Drug use within the Puerto Rican community is a long-standing public health issue both on the island and the mainland as a result of poverty, migration, and colonization. Betty, 27, one of the three sisters, sits on a chair in the basement of her mom’s apartment as she recounts doing seven to eight bags of heroin a day. Her story unfolds as the audience hears Bronx native Big Pun’s “Capital Punishment,” where he warns about the system strategizing against everyday people who are already disadvantaged. While this is a grim look at drug usage from someone who was already suffering from the ramifications of colonization, it sends a hopeful message that despite the losses and adversities, there is a chance to persevere.

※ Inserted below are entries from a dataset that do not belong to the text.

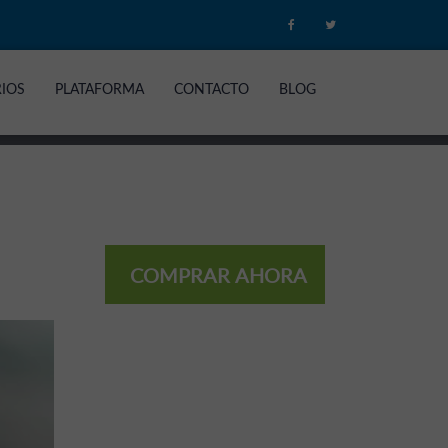
RIOS
PLATAFORMA
CONTACTO
BLOG
COMPRAR AHORA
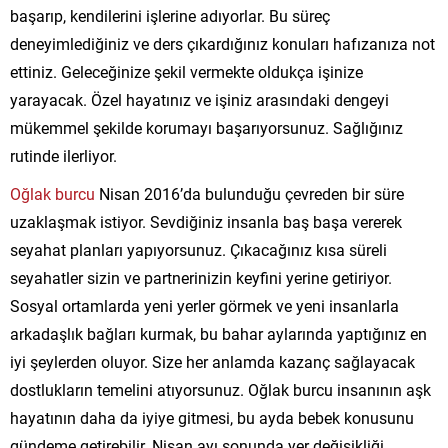
başarıp, kendilerini işlerine adıyorlar. Bu süreç
deneyimlediğiniz ve ders çıkardığınız konuları hafızanıza not
ettiniz. Geleceğinize şekil vermekte oldukça işinize
yarayacak. Özel hayatınız ve işiniz arasındaki dengeyi
mükemmel şekilde korumayı başarıyorsunuz. Sağlığınız
rutinde ilerliyor.
Oğlak burcu
Nisan 2016’da bulunduğu çevreden bir süre
uzaklaşmak istiyor. Sevdiğiniz insanla baş başa vererek
seyahat planları yapıyorsunuz. Çıkacağınız kısa süreli
seyahatler sizin ve partnerinizin keyfini yerine getiriyor.
Sosyal ortamlarda yeni yerler görmek ve yeni insanlarla
arkadaşlık bağları kurmak, bu bahar aylarında yaptığınız en
iyi şeylerden oluyor. Size her anlamda kazanç sağlayacak
dostlukların temelini atıyorsunuz. Oğlak burcu insanının aşk
hayatının daha da iyiye gitmesi, bu ayda bebek konusunu
gündeme getirebilir. Nisan ayı sonunda yer değişikliği,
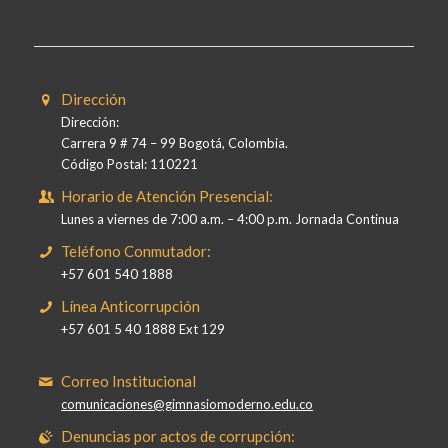
Dirección
Dirección:
Carrera 9 # 74 – 99 Bogotá, Colombia.
Código Postal: 110221
Horario de Atención Presencial:
Lunes a viernes de 7:00 a.m. – 4:00 p.m. Jornada Continua
Teléfono Conmutador:
+57 601 540 1888
Línea Anticorrupción
+57 601 5 40 1888 Ext 129
Correo Institucional
comunicaciones@gimnasiomoderno.edu.co
Denuncias por actos de corrupción:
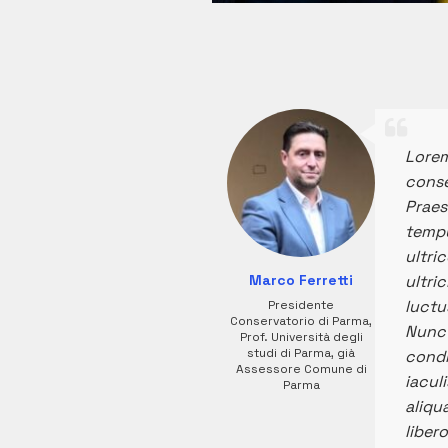
Lorem
conse
Praes
tempu
ultri
Marco Ferretti
ultric
luctu
Presidente
Conservatorio di Parma,
Nunc 
Prof. Università degli
studi di Parma, già
condi
Assessore Comune di
iacul
Parma
aliqu
liber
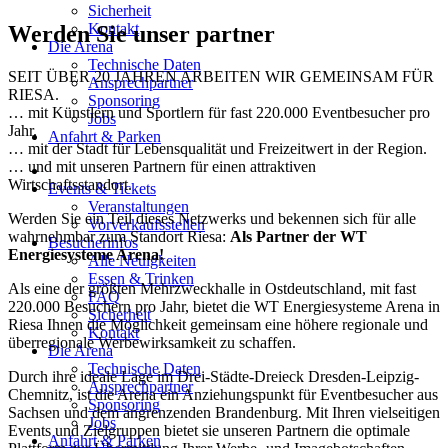
Sicherheit
Kontakt
Werden Sie unser partner
Die Arena
Technische Daten
SEIT ÜBER 20 JAHREN ARBEITEN WIR GEMEINSAM FÜR
Ansprechpartner
RIESA.
Sponsoring
… mit Künstlern und Sportlern für fast 220.000 Eventbesucher pro
Jobs
Jahr.
Anfahrt & Parken
… mit der Stadt für Lebensqualität und Freizeitwert in der Region.
… und mit unseren Partnern für einen attraktiven
Wirtschaftsstandort.
Events & Tickets
Veranstaltungen
Werden Sie ein Teil dieses Netzwerks und bekennen sich für alle
Vorverkaufsstellen
wahrnehmbar zum Standort Riesa:
Als Partner der WT
Besucherinfos
Energiesysteme Arena!
Alle Neuigkeiten
Essen & Trinken
Als eine der größten Mehrzweckhalle in Ostdeutschland, mit fast
FAQ
220.000 Besuchern pro Jahr, bietet die WT Energiesysteme Arena in
Sicherheit
Riesa Ihnen die Möglichkeit gemeinsam eine höhere regionale und
Kontakt
überregionale Werbewirksamkeit zu schaffen.
Die Arena
Technische Daten
Durch ihre ideale Lage im Drei-Städte-Dreieck Dresden-Leipzig-
Ansprechpartner
Chemnitz, ist die Arena ein Anziehungspunkt für Eventbesucher aus
Sponsoring
Sachsen und dem angrenzenden Brandenburg. Mit Ihren vielseitigen
Jobs
Events und Zielgruppen bietet sie unseren Partnern die optimale
Anfahrt & Parken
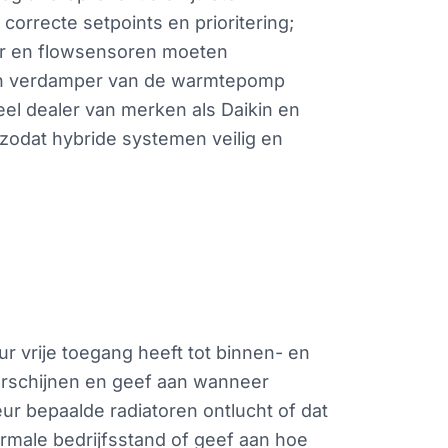
orrecte setpoints en prioritering;
uur en flowsensoren moeten
en verdamper van de warmtepomp
eel dealer van merken als Daikin en
zodat hybride systemen veilig en
r vrije toegang heeft tot binnen- en
verschijnen en geef aan wanneer
eur bepaalde radiatoren ontlucht of dat
normale bedrijfsstand of geef aan hoe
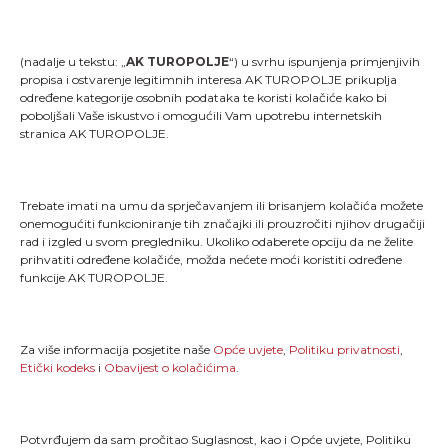
(nadalje u tekstu: „
AK TUROPOLJE
“) u svrhu ispunjenja primjenjivih
propisa i ostvarenje legitimnih interesa AK TUROPOLJE prikuplja
određene kategorije osobnih podataka te koristi kolačiće kako bi
poboljšali Vaše iskustvo i omogućili Vam upotrebu internetskih
stranica AK TUROPOLJE.
Trebate imati na umu da sprječavanjem ili brisanjem kolačića možete
onemogućiti funkcioniranje tih značajki ili prouzročiti njihov drugačiji
rad i izgled u svom pregledniku. Ukoliko odaberete opciju da ne želite
"Kao što svaki trkač zna, trčanje je više od pukog
prihvatiti određene kolačiće, možda nećete moći koristiti određene
stavljanja jedne noge ispred druge; ono je način života
funkcije AK TUROPOLJE.
i dio onoga što jesmo."
MENU
Za više informacija posjetite naše
Opće uvjete
,
Politiku privatnosti
,
Etički kodeks
i
Obavijest o kolačićima
.
Naslovna
Novosti
TLCT
Galerija
Potvrđujem da sam pročitao Suglasnost, kao i Opće uvjete, Politiku
TLTT
O nama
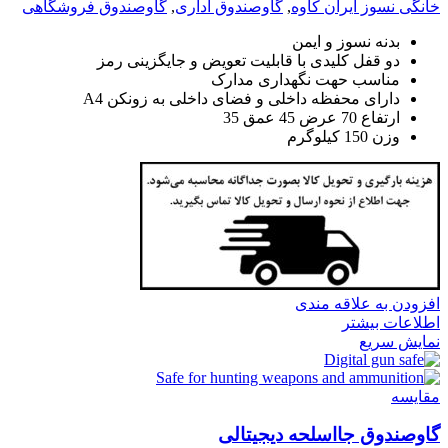
خانگی نسوز ایران کاوه
,
گاوصندوق اداری
,
گاوصندوق فروشگاهی
بدنه نسوز و ایمن
دو قفل کلیدی با قابلیت تعویض و جایگزینی رمز
مناسب حهت نگهداری مدارک
دارای محفظه داخلی و فضای داخلی به زونکن A4
ارتفاع 70 عرض 45 عمق 35
وزن 150 کیلوگرم
افزودن به علاقه مندی
اطلاعات بیشتر
نمایش سریع
مقايسه
گاوصندوق جااسلحه دیجیتالی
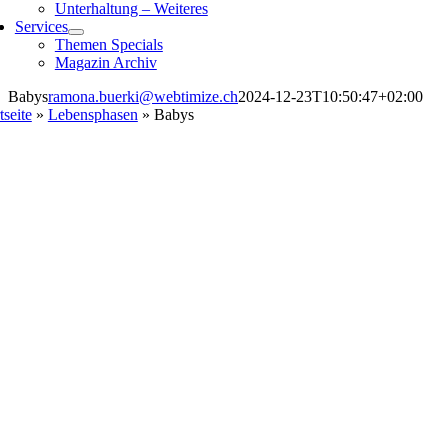
Unterhaltung – Weiteres
Services
Themen Specials
Magazin Archiv
Babys
ramona.buerki@webtimize.ch
2024-12-23T10:50:47+02:00
tseite
»
Lebensphasen
»
Babys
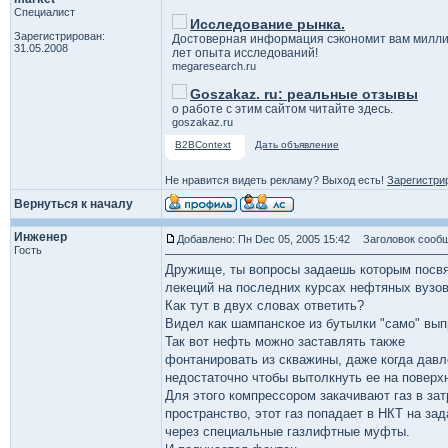
Специалист
Исследование рынка.
Зарегистрирован:
Достоверная информация сэкономит вам милли
31.05.2008
лет опыта исследований!
megaresearch.ru
Goszakaz. ru: реальные отзывы
о работе с этим сайтом читайте здесь.
goszakaz.ru
B2BContext
Дать объявление
Не нравится видеть рекламу? Выход есть!
Зарегистри
Вернуться к началу
Инженер
Добавлено: Пн Dec 05, 2005 15:42
Заголовок сообщ
Гость
Дружище, ты вопросы задаешь которым посв
лекеций на последних курсах нефтяных вузов
Как тут в двух словах ответить?
Видел как шампанское из бутылки "само" вы
Так вот нефть можно заставлять также
фонтанировать из скважины, даже когда давл
недостаточно чтобы вытолкнуть ее на поверх
Для этого компрессором закачивают газ в за
пространство, этот газ попадает в НКТ на за
через специальные газлифтные муфты.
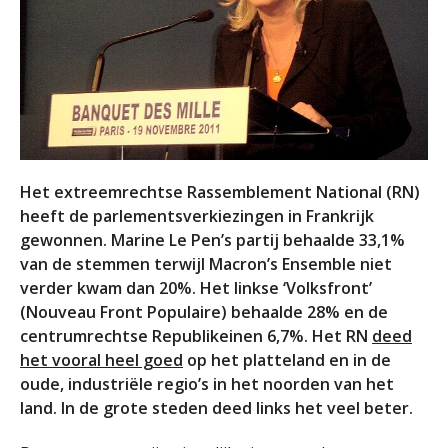
Het extreemrechtse Rassemblement National (RN)
heeft de parlementsverkiezingen in Frankrijk
gewonnen. Marine Le Pen’s partij behaalde 33,1%
van de stemmen terwijl Macron’s Ensemble niet
verder kwam dan 20%. Het linkse ‘Volksfront’
(Nouveau Front Populaire) behaalde 28% en de
centrumrechtse Republikeinen 6,7%. Het RN
deed
het vooral heel goed
op het platteland en in de
oude, industriële regio’s in het noorden van het
land. In de grote steden deed links het veel beter.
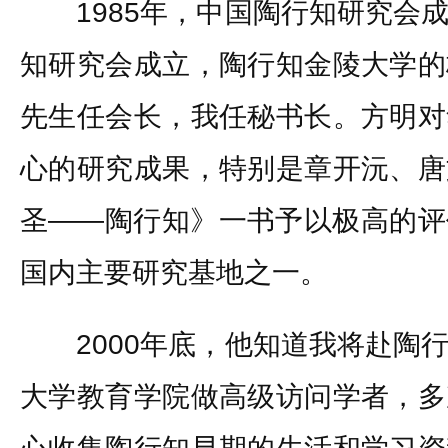
1985年，中国陶行知研究会成
知研究会成立，陶行知金陵大学的
先生任会长，我任秘书长。方明对
心的研究成果，特别是章开沅、唐
圣——陶行知》一书予以极高的评
国内主要研究基地之一。
2000年底，他知道我将赴陶行
大学教育学院做高级访问学者，多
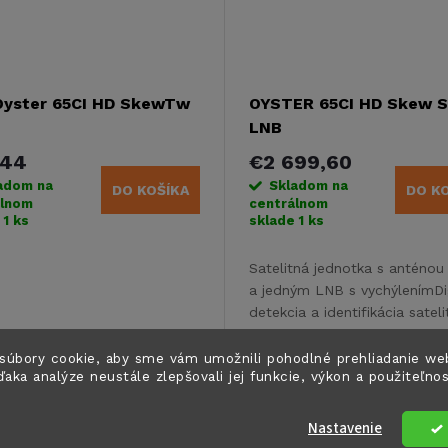
Oyster 65CI HD SkewTw
OYSTER 65CI HD Skew S
LNB
944
€2 699,60
adom na
Skladom na
DO KOŠÍKA
DO K
álnom
centrálnom
e
1 ks
sklade
1 ks
Satelitná jednotka s anténo
a jedným LNB s vychýlenímDi
detekcia a identifikácia sateli
stlačením tlačidlaAutomatick
Kód:
49022
vysunutie pri naštartovaní
súbory cookie, aby sme vám umožnili pohodlné prehliadanie we
ďaka analýze neustále zlepšovali jej funkcie, výkon a použiteľno
vozidlaPlne...
Nastavenie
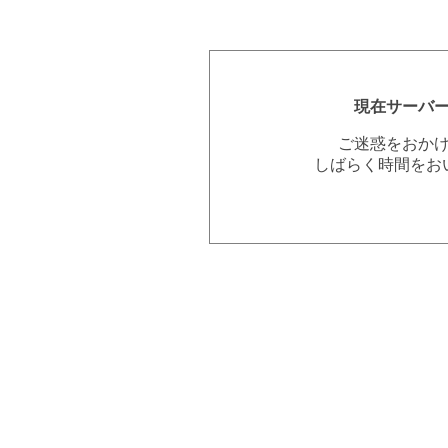
現在サーバ
ご迷惑をおか
しばらく時間をお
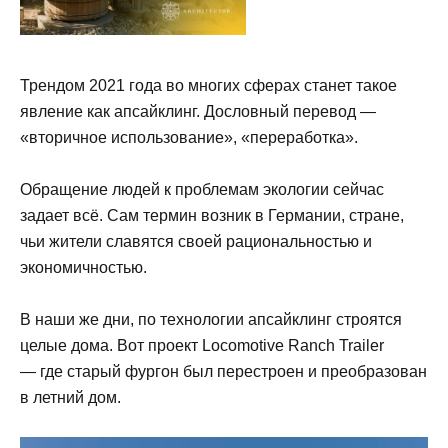
Трендом 2021 года во многих сферах станет такое
явление как апсайклинг. Дословный перевод —
«вторичное использование», «переработка».
⠀
Обращение людей к проблемам экологии сейчас
задает всё. Сам термин возник в Германии, стране,
чьи жители славятся своей рациональностью и
экономичностью.
⠀
В наши же дни, по технологии апсайклинг строятся
целые дома. Вот проект Locomotive Ranch Trailer
— где старый фургон был перестроен и преобразован
в летний дом.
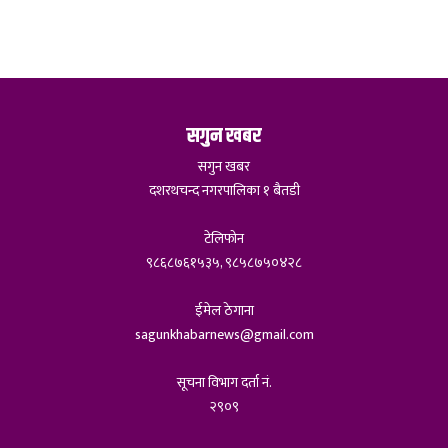
सगुन खबर
सगुन खबर
दशरथचन्द नगरपालिका १ बैतडी
टेलिफोन
९८६८७६१५३५, ९८५८७५०४२८
ईमेल ठेगाना
sagunkhabarnews@gmail.com
सूचना विभाग दर्ता नं.
२९०९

Tati, 29, Robert’s closest sister, was also an addict and decided to move with her daughter, Heaven, to Orlando to seek a better life. As Afro-Caribbean percussion and chanting emanates from Bronx-raised John Santos and Kindembo’s “Chango,” Robert is on the plane to visit Tati who he eventually finds is still using drugs. This could be a foreshadowing to later in the film when Betty ends up in Lutheran Medical Center’s emergency room for a blood clot from continued drug use. Charizzy and Big Pun’s “Beware” (1998) raps about warnings from the ‘hood.
By the end of the film, Betty is out of the hospital and Tati is back in New York when the whole family—except Danny, who had returned to prison—gathers at their mom’s Sunset Park apartment for her birthday. Papo Vázquez’s Latin jazz song “Coqui” seemingly narrates the family’s beating hearts, de Puerto Rico a Nueva York, as Robert reads his mom a beautiful note of love and appreciation for everything she has done for them despite her own struggles. Marta cries profusely onto his chest. The story of the Torres family is about love and hope and how they care and support each other as best they could through the incredible generational trauma they’ve endured.
The Nuyorican Dream, unlike the American Dream, was never about wealth or individuality. It was a dream rooted in community, resistance against oppression, and the will to exist.
After she blows out the candles, everyone eats cake to Fuerza Juvenil’s Salsa love song “Cuando Acaba el Placer.”